— PROBLEM 1 —
In the blog post about TV clip shows, how did the writer answer when a network person asked about the first episode of season seven?

— TEXT BLOCK —

=== Section Start ===

Years ago I pitched a sitcom pilot to NBC. When it was time for questions one network whiz asked (in a straight face yet): “What’s the first episode of season seven?” I picked my jaw off the floor and said, “The clip show featuring all the classic moments from the first six years.” I wanted to add but didn’t: “What the fuck do you think is the first show of season seven? How the fuck would I know that? Are you insane?” They didn’t buy the show.

Retrospectives are great for writers. They get royalties for any clips used from their episodes. My partner and I cleaned up on MASH and CHEERS. I think on CHEERS they used something like 25 of our episodes. After that, anytime in the writing room we were stuck on a story at CHEERS I would say, “Let’s just scrap this and do another clip show!”

We were there during the MASH retrospective and although it was cheap to produce it required five times the effort on our part to put it together. For a month every night after we finished our writing we drove to a production house in Hollywood and screened episodes until midnight or 1 AM. Then came the impossible task of culling seven years of great highlights into one expanded episode.

An additional problem is determining the format for the clips. There is the wraparound approach. This can be real dicey. I remember one series got around this problem by having their characters being robbed. While tied up together in the kitchen, to pass the time (as all bound families do) they started reminiscing. “Hey, remember the time you wrecked the car?” And then they’d show the clip. Smooooth.

Nowadays shows tend to steer away from that artful device. On CHEERS we took the cast out of character and put them on a panel. They answered a moderator’s questions and we used the clips to support those answers. Other shows use just strictly clips tied together by graphics or voice-overs.

One trend I’m noticing lately – these retrospectives are appearing sooner and sooner. It used to be you wouldn’t even think of doing a clip show before 100 episodes. Now it’s getting to where the clip show comes as a celebration of getting picked up for the back nine.

Someday I’ll have to put together a clip show of this blog. Various sentences from different posts. Wait a minute. I could say I’m doing that right NOW. Yes, welcome to my retrospective post.


Unknown said...

The 200th episode of Cheers with John McLaughlin was great. A clip show packaged with a cast retrospective. No convoluted premise to rely on. I still have that on VHS somewhere. Wish they put that on the DVD. That and the alcohol induced Tonight Show after the finale.

The two Seinfeld ones were good. Jerry just breaks the forth wall and basically says hey, it's the clip show.

A. Buck Short said...

=== Section End ===

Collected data

=== Section Start ===

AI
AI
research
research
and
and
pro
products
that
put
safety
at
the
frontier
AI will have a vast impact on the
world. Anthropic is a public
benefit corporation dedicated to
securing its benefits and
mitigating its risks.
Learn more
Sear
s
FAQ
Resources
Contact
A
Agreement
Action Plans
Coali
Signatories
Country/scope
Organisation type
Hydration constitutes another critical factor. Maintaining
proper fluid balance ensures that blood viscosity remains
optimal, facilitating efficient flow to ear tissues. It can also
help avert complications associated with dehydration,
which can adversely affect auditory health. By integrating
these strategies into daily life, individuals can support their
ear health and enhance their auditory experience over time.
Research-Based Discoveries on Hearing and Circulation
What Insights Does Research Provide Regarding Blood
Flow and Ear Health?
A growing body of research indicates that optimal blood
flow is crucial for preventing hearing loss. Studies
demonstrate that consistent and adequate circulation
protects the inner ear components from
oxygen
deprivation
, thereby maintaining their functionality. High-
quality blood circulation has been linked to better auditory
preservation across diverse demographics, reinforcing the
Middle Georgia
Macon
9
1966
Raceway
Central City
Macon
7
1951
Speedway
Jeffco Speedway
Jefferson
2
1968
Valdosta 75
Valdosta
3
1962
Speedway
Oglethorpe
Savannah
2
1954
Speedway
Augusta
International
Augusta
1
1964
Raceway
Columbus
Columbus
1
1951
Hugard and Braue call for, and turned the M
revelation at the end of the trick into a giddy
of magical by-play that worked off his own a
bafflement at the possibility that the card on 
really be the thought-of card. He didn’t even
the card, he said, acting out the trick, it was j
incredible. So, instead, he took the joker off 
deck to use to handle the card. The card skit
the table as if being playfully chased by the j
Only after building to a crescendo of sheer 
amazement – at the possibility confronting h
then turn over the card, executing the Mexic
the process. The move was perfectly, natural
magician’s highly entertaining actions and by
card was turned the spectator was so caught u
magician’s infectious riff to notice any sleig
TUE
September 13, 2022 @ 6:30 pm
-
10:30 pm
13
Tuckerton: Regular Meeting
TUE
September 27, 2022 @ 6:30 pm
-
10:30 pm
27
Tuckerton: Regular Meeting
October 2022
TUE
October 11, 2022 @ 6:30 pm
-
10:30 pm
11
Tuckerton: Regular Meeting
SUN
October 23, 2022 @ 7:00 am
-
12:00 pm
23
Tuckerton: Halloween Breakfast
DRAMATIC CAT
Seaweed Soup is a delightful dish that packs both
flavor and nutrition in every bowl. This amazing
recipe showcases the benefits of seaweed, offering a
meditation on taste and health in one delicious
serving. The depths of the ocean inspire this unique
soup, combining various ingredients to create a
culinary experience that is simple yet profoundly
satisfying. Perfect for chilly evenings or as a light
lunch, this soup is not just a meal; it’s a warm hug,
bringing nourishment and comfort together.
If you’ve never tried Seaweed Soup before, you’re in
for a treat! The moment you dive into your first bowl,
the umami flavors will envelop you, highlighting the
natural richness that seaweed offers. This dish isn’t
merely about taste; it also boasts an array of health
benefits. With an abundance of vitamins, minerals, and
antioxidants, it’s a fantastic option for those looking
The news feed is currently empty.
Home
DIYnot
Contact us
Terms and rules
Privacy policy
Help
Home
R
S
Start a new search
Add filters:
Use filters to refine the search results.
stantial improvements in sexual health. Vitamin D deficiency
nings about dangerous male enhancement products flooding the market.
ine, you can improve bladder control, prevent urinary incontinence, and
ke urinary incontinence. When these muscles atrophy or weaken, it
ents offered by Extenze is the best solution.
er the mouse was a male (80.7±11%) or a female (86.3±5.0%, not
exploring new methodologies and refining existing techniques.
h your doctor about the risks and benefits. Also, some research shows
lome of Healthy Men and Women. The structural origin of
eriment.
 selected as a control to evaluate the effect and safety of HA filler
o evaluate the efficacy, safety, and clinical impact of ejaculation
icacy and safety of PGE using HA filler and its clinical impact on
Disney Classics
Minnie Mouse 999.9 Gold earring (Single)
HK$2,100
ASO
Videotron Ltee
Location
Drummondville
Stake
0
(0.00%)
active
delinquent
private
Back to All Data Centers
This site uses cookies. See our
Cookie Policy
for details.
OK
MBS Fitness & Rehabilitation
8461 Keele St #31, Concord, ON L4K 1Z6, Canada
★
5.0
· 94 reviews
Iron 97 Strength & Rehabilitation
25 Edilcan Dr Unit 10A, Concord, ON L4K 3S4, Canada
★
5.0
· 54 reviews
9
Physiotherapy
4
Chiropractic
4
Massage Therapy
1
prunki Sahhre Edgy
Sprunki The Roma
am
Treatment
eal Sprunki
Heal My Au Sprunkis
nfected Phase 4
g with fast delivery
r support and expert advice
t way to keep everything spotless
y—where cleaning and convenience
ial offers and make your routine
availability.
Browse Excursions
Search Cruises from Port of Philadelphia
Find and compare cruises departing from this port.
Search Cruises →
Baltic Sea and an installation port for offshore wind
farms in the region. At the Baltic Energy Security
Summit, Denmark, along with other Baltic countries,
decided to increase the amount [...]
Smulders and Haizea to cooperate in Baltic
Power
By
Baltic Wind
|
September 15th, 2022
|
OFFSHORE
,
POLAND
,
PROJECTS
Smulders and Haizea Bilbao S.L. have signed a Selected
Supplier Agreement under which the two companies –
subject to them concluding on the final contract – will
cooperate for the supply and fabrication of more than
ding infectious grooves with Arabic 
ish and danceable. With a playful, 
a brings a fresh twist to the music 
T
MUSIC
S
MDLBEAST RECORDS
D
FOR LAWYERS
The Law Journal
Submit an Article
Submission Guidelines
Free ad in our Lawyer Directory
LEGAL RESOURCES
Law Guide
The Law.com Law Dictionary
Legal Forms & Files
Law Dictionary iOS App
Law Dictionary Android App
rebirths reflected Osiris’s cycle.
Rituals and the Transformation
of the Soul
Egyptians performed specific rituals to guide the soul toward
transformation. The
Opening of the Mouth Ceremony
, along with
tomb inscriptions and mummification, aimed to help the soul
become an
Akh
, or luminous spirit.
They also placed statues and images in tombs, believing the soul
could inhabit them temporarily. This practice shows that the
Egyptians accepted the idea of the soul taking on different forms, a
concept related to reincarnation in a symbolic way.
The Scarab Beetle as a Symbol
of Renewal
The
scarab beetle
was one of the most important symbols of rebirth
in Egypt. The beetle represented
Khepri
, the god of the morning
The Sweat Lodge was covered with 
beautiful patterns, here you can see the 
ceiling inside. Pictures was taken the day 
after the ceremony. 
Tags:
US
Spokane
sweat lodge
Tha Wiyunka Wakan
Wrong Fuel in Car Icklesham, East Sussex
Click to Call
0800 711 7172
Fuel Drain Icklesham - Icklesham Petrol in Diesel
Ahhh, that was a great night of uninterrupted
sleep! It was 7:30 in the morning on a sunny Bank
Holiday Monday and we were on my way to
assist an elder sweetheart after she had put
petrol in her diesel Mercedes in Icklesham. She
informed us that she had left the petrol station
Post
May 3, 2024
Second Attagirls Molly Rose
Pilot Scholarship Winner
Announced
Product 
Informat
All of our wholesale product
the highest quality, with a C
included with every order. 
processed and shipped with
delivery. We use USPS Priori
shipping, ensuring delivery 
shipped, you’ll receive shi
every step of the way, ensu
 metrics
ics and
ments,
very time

=== Section End ===

— PROBLEM 2 —
Output the listing's lines as a JSON list of strings, one string per line, leaving out blank lines, starting with the listing's first line and going on through the line with "which can adversely".

— PROBLEM SOLUTION 1 —
The writer said, "The clip show featuring all the classic moments from the first six years."

— PROBLEM SOLUTION 2 —
[
  "AI",
  "AI",
  "research",
  "research",
  "and",
  "and",
  "pro",
  "products",
  "that",
  "put",
  "safety",
  "at",
  "the",
  "frontier",
  "AI will have a vast impact on the",
  "world. Anthropic is a public",
  "benefit corporation dedicated to",
  "securing its benefits and",
  "mitigating its risks.",
  "Learn more",
  "Sear",
  "s",
  "FAQ",
  "Resources",
  "Contact",
  "A",
  "Agreement",
  "Action Plans",
  "Coali",
  "Signatories",
  "Country/scope",
  "Organisation type",
  "Hydration constitutes another critical factor. Maintaining",
  "proper fluid balance ensures that blood viscosity remains",
  "optimal, facilitating efficient flow to ear tissues. It can also",
  "help avert complications associated with dehydration,",
  "which can adversely affect auditory health. By integrating"
]